* [How to complete this task]: When you copy the records that follow, please keep every word exactly as it is and leave out the pictures.

(Stored data entries)
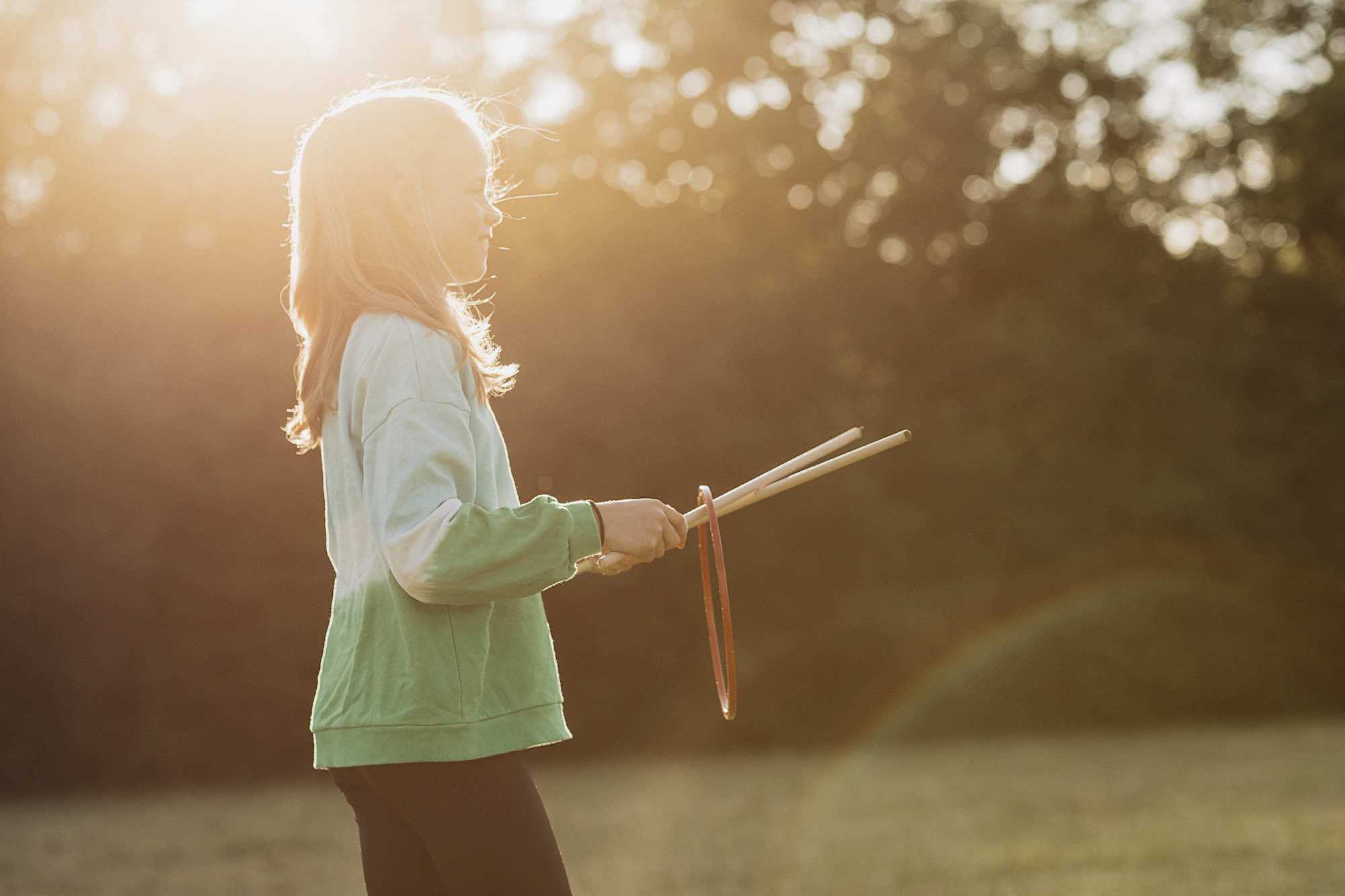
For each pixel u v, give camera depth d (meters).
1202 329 20.88
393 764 1.93
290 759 17.17
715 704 18.55
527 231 17.97
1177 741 15.93
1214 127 22.33
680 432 17.78
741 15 19.61
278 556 17.02
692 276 18.06
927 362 19.91
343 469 2.03
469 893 1.95
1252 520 20.44
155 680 16.97
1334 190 21.56
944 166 20.41
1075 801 9.68
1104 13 22.05
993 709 19.38
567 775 14.87
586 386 17.28
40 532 16.28
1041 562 19.88
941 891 6.19
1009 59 21.00
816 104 20.34
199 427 16.22
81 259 16.72
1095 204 21.70
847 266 19.70
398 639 1.94
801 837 8.25
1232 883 6.12
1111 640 19.89
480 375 2.04
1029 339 19.69
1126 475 20.20
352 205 2.07
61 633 16.69
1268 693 20.45
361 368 1.96
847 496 18.73
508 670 1.99
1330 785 10.17
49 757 16.83
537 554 1.89
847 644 18.81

* [Solved problem]:
For each pixel u v, give camera depth d (meters).
1202 329 20.88
393 764 1.93
290 759 17.17
715 704 18.55
527 231 17.97
1177 741 15.93
1214 127 22.33
680 432 17.78
741 15 19.61
278 556 17.02
692 276 18.06
927 362 19.91
343 469 2.03
469 893 1.95
1252 520 20.44
155 680 16.97
1334 190 21.56
944 166 20.41
1075 801 9.68
1104 13 22.05
993 709 19.38
567 775 14.87
586 386 17.28
40 532 16.28
1041 562 19.88
941 891 6.19
1009 59 21.00
816 104 20.34
199 427 16.22
81 259 16.72
1095 204 21.70
847 266 19.70
398 639 1.94
801 837 8.25
1232 883 6.12
1111 640 19.89
480 375 2.04
1029 339 19.69
1126 475 20.20
352 205 2.07
61 633 16.69
1268 693 20.45
361 368 1.96
847 496 18.73
508 670 1.99
1330 785 10.17
49 757 16.83
537 554 1.89
847 644 18.81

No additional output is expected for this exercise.